The Greek - Turkish Population Exchange Convention was signed on 30 January 1923. The population exchange was based on religious identity - involving denaturalization of the Orthodox Christian population of Turkey and the Muslim population of Greece.

My question is about the situation of the Muslim population on the Greek side. What was the legal situation of the converts, who wanted to stay in Greece, and converted to Christianity after the convention date? More specifically, what happened to Turkish women married to Greek men after the convention date, and decided to stay in Greece as a Greek.

We know that in both sides, many people changed religions to stay. On the Turkish side, at least on the official side, the Orthodox Greek women marrying to Turkish men were only allowed to stay in Turkey, if the marriage was prior to the convention date. It was even subject to a government decree dated 27 July 1924 in the Turkish side, to clarify such situation, which did not allow post convention marriages.

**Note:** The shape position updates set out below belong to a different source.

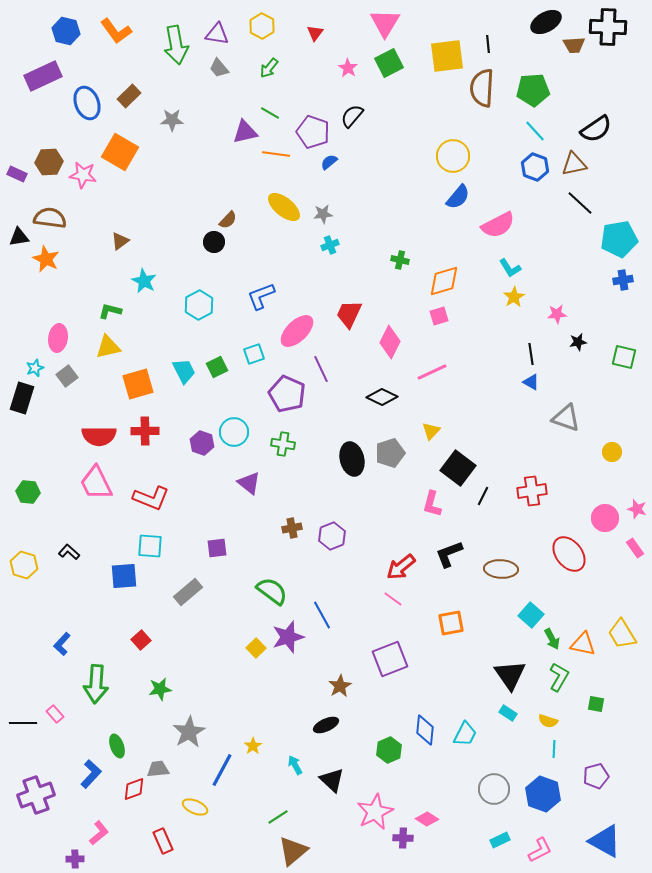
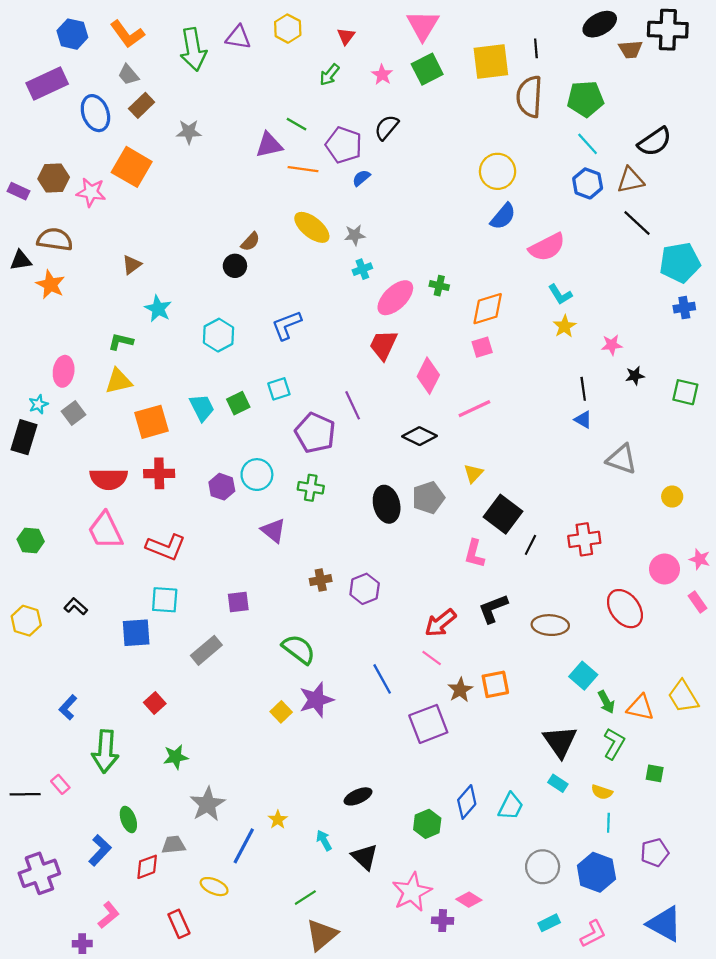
gray trapezoid: (219, 68) -> (128, 75), moved
green arrow: (269, 68) -> (329, 75), moved
pink ellipse: (297, 331) -> (395, 298), moved
blue line: (322, 615) -> (382, 679), moved
brown star: (340, 686) -> (460, 690), moved
blue diamond: (425, 730) -> (467, 802), turned 36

I want to understand the similar situation in Greece, with regards to Muslim women marrying Greek men, after the convention date. Were they allowed to stay, or was there the same situation as in Turkey, where only the pre-convention married women were allowed to stay?


1 Answer 1


Officially, If you were a Muslim in Greece, you could be exempt from compulsory deportation if you were:

  • part of the ethnic Albanian community
  • a resident of Thrace

The Greek government had placed no restrictions on religious conversions via marriage or baptism in the same fashion that the Turkish government did. Last minute conversions to prevent deportation were allowed and this applied to both men and women. It is unclear if there were specific rules for women

Here is an example of marriages occurring in Crete in order to prevent evacuation:

...findings reveal that some male members of Muslim families in Crete avoided the population exchange either by way of converting to Christianity or getting married to the local Greek women. Thereby, it became possible to prevent the properties of their families from confiscation. See Raif Kaplanoglu, Bursa'da Miibadele (1923-1930 Yunanistan Gogmenleri) (Bursa: Avrasya Etnografya Vakfi Yaylnlarl, 1999)

- Diplomacy and Displacement: Reconsidering the Turco-Greek Exchange of populations, 1922-1934 (Onur Yildirim, pg 249)

If your identification papers read that you where Orthodox and not Muslim, you where exempt from the population exchange.

Furthermore, marriage in the Orthodox church requires that both husband and wife must profess the Christian faith. Therefore those Muslim men and women who married into Orthodox families had to convert as a pre-requisite to their marriage.

  • OP asks about women; most of your answer focuses on men. Is that because there is very little documentation on women?
    – MCW
    Commented Jan 21, 2016 at 0:35
  • 2
    There is very little documentation in English about the situation of women. There probably exists Turkish accounts of individuals marrying to avoid deportation. unfortunately i dont know Turkish and the best info i could find in English is on males. Will edit accordingly
    – Notaras
    Commented Jan 21, 2016 at 0:43
  • Kapetanios, I am checking Diplomacy and Displacement in detail. It is true that there had been lot's of conversions in both sides to prevent forced immigration. However, I cannot find sources documenting that such conversions were allowed after Lousanne Agreement. During Lousanne negotiations, many people converted. It was so fast in the Turkish side that the Turkish government at some time froze the official registry of marriages. However, later on passed a decree to allow all conversions and marriages pre-Convention. This also included many post Convention conversions, back date registered
    – Can
    Commented Jan 25, 2016 at 8:28
  • What I am trying to understand is whether or not such conversions were allowed in the Greek side, if the official (registered on state) conversion date was after the Lausanne Convention.
    – Can
    Commented Jan 25, 2016 at 8:33
  • @Can As i mentioned in the answer "The Greek government had placed no restrictions on religious conversions via marriage or baptism in the same fashion that the Turkish government did". Exactly who could be baptised was solely determined by the Orthodox church and not the state. And there is no documented cases of Orthodox priests or bishops refusing to baptise Muslims prior to or after the Lausanne agreement.